Ce mercredi avant le lever du soleil, les crabiers de la zone 17 largueront les casiers pour une seconde saison sur fond de pandémie qui s’annonce courte et particulièrement inquiétante pour certains. Disponible pour la vente au détail d’ici quelques jours, le crabe se vendra à prix d’or. D’autant plus que la ferveur des amateurs du précieux crustacé n’a d’égale que la baisse notable des stocks et la perte d’habitat de la ressource.

Alors qu’une baisse substantielle de 43 % a été encaissée par l’industrie en 2020, s’ajoute un 5 % supplémentaire cette année dans la zone 17 qui concerne le secteur de Trois-Pistoles au Bas-Saint-Laurent, jusqu’à Rivière-à-Claude en Gaspésie, et des Escoumins jusqu’à Pointe-des-Monts pour la rive nord du Saint-Laurent.

Une situation de plus en plus préoccupante tel que le partage Pierre Léonard, coordonnateur des pêches de la Première Nation des Innus Essipit. « Je me questionne beaucoup sur la température des eaux qui sont relativement chaudes. On perd de l’habitat chaque année », révèle-t-il, ajoutant que ce phénomène lié aux changements climatiques doit être pris au sérieux.

Le réchauffement climatique n’est pas le seul écueil qui inquiète les chercheurs et les industriels de la pêche au crabe des neiges. « L’absence de glace pose un réel problème » ajoute le porte-parole d’Essipit en matière de pêche commerciale.

Ce dernier cite Peter Galbraith, chercheur en océanographie physique, qui est lui aussi préoccupé par la précarité de différentes espèces dont le crabe des neiges.

Selon le scientifique, les eaux du golfe du Saint-Laurent sont restées largement au-dessus du point de congélation cet hiver, alors qu’habituellement, elles se refroidissent très près du point de congélation avant de réchauffer la surface au printemps, ce qui a pour effet de créer une couche intermédiaire froide qui constitue l’habitat du crabe des neiges.

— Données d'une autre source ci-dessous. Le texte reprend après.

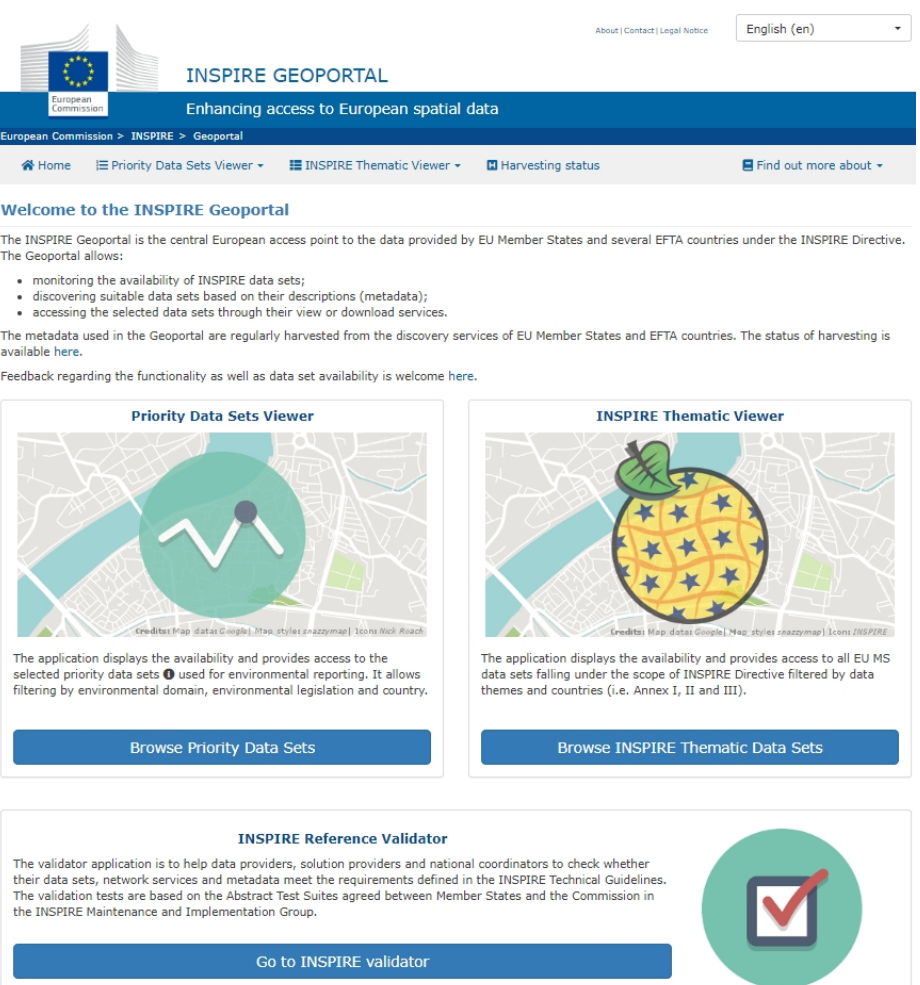
Figure 5. Landing page of the INSPIRE Geoportal. Source: European Commission, Joint Research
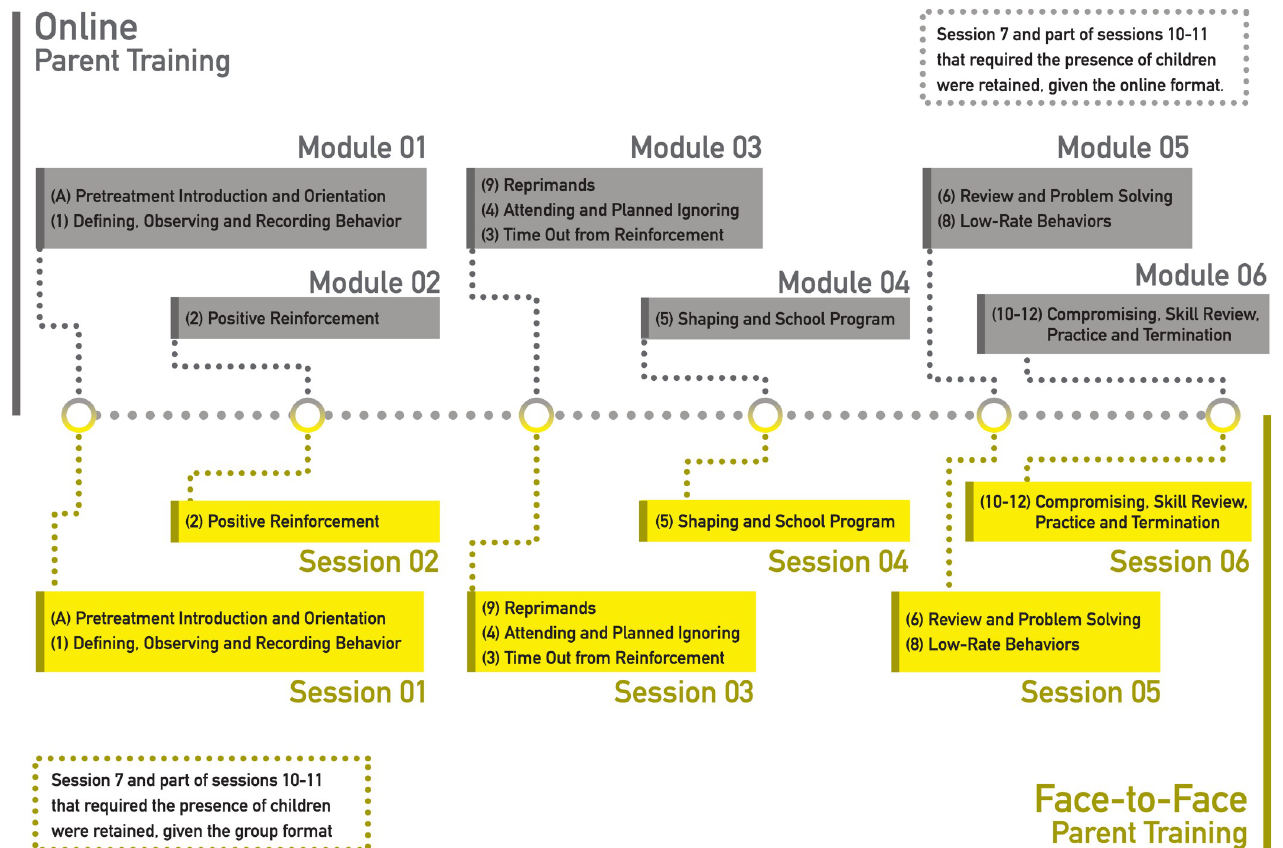
Fig 1. Parent training sessions/modules. Intervention adapted from the “Parent Manegement Training” manual developed by Alan Kazdin (2005).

Éventuellement, la température de l’eau risque de s’approcher du seuil de tolérance du crabe qui est de 3 degrés Celsius.

Pierre Léonard, coordonnateur des pêches de la Première Nation des Innus Essipit. Photo : Courtoisie

À l’image des inventaires du crabe des neiges, les données se font de plus en rares en raison de la pandémie qui a freiné la collecte des experts en 2020.

« L’équipe de Biorex n’a pu embarquer sur les bateaux l’an dernier, donc les seules données que nous avons reçues sont celles de la pêche post-saison qui est financée par les pêcheurs », précise M. Léonard.

La prudence sera préconisée auprès de la flotte de 21 pêcheurs traditionnels et la vingtaine de pêcheurs non traditionnels qui œuvrent dans le secteur.

Bien qu’il déplore la pénurie de données, Pierre Léonard avance que la présence d’observateurs est trop risquée et pourrait compromettre la saison des pêcheurs pour qui le mois d’avril est crucial.

« Les gens de Biorex voyagent et malgré le protocole, je crois qu’il serait préférable de ne pas risquer de contaminer un équipage en début de saison. L’apparition des variants de la COVID-19 jumelée au fait que les équipages ne sont pas vaccinés pourrait mettre toute l’industrie en péril », prévient-il, espérant que les scientifiques puissent accéder aux navires plus tard en saison.

Tandis que l’inventaire du marché américain est presque nul en raison de la demande excessive, l’industrie locale se désole de ne pouvoir privilégier les consommateurs d’ici.

« Nous peinons à fournir le marché américain et nous sommes assujettis au marché de l’exportation dans nos marchés locaux. Puisque la zone 17 est la première zone à ouvrir dans le secteur, il sera impossible de répondre à la demande au Québec lors de la semaine qui précède Pâques », explique Pierre Léonard.

Au moment d’aller sous presse, il était impossible de connaître la teneur de la hausse du prix appréhendée. « Le prix sera malheureusement assez dur à prendre pour le consommateur », prévient Pierre Léonard.